What the task asks: Return every line of the listing below that contains the word "tallest", copying each one in full.

Input data:
- - - - -
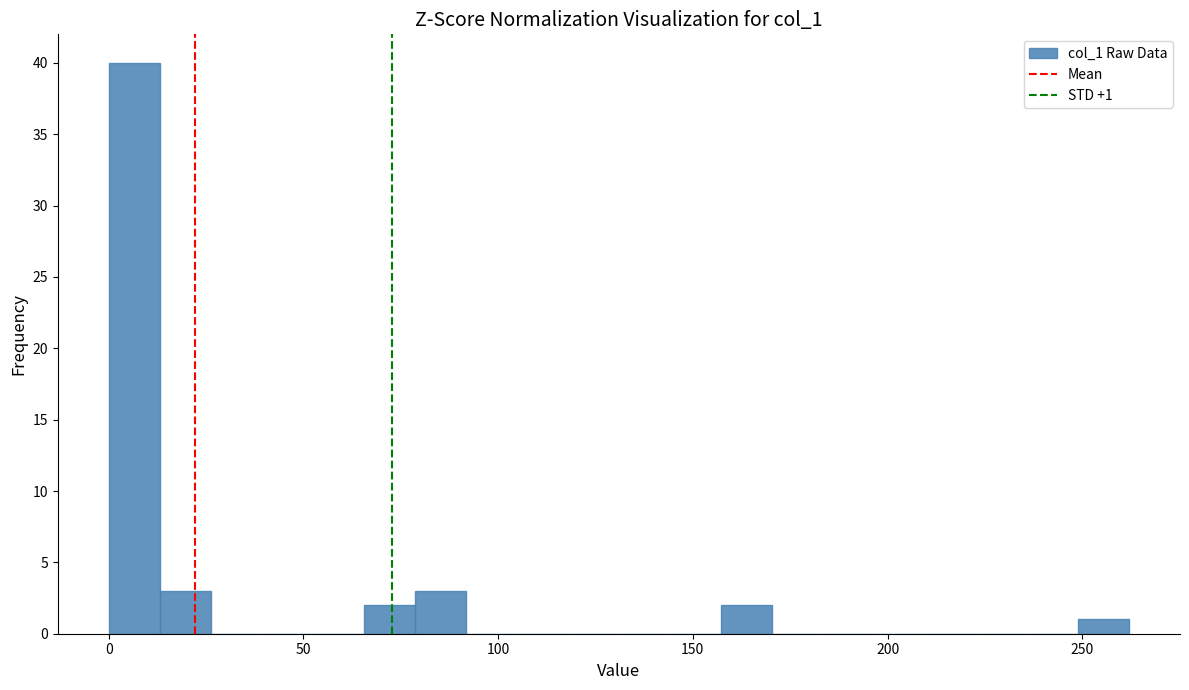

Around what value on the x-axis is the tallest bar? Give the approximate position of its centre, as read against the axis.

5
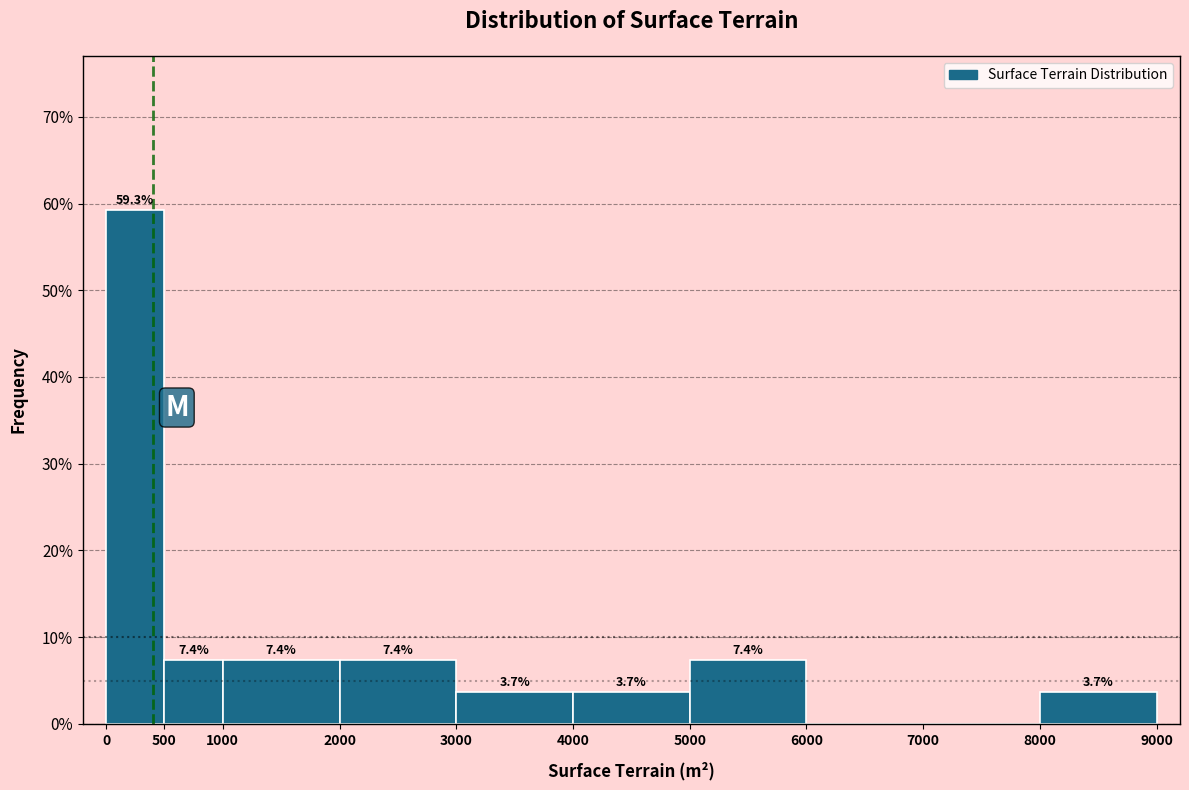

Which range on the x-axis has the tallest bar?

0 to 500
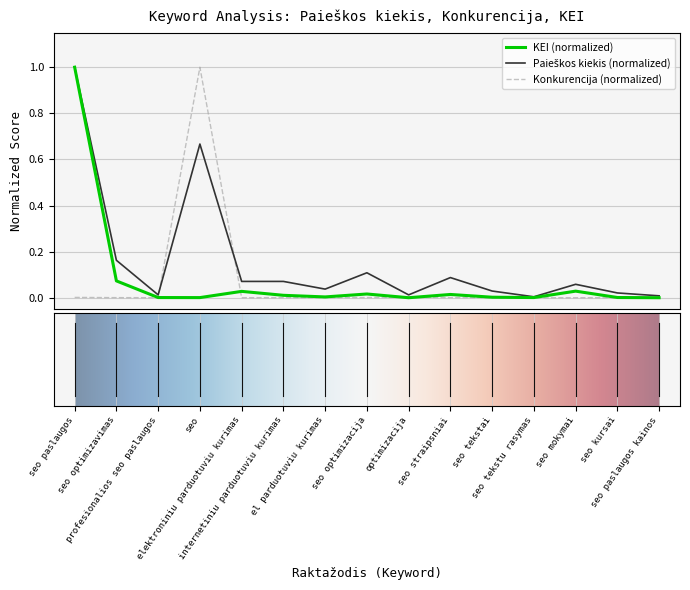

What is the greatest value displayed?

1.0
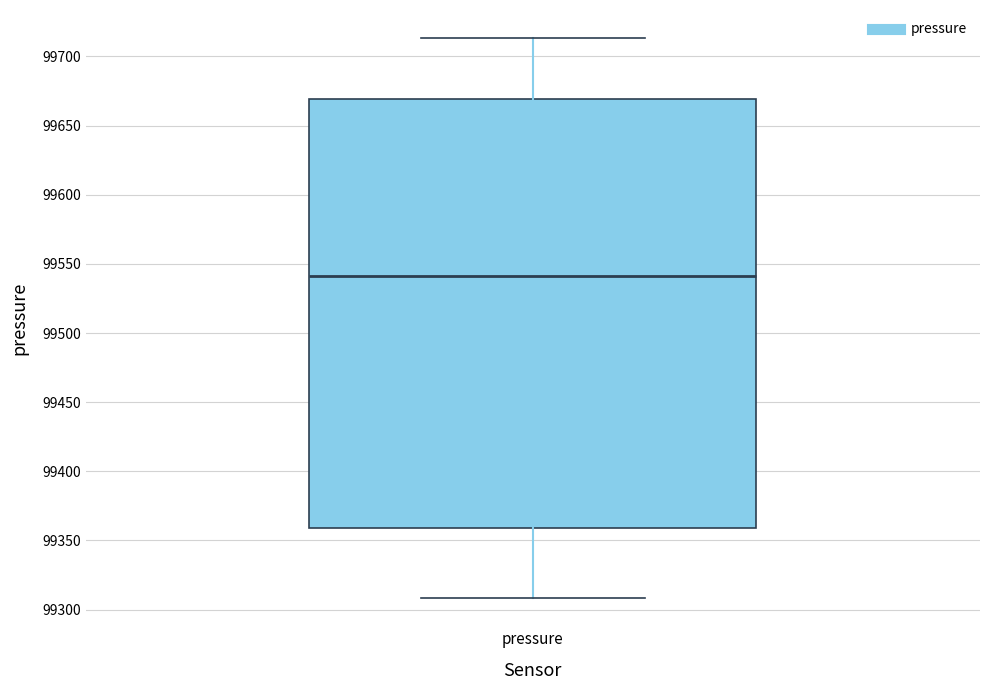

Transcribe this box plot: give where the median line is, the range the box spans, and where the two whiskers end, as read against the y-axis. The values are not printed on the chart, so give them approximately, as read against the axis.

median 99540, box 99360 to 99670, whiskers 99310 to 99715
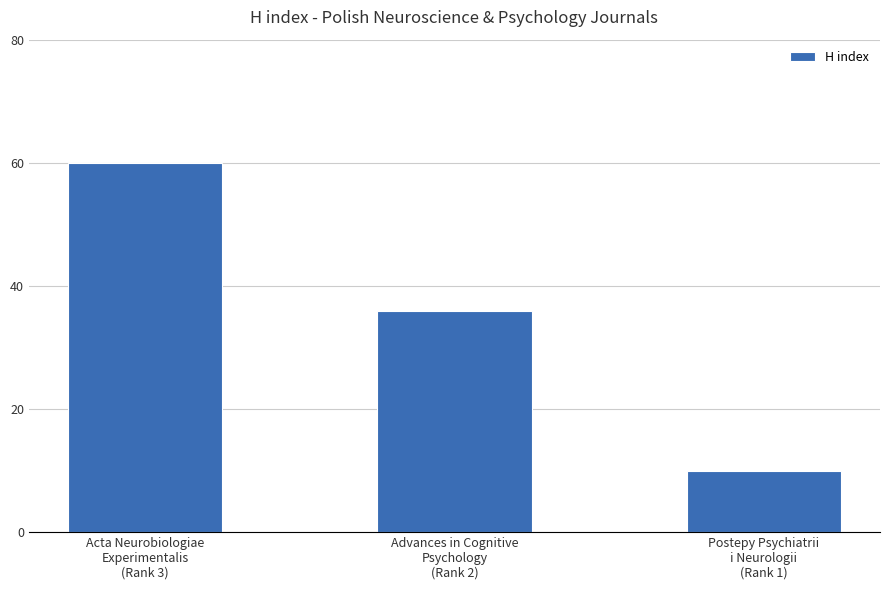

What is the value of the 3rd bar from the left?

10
- - - - -
Exercise result:
Around what value on the x-axis is the tallest bar? Give the approximate position of its centre, as read against the axis.
Which range on the x-axis has the tallest bar?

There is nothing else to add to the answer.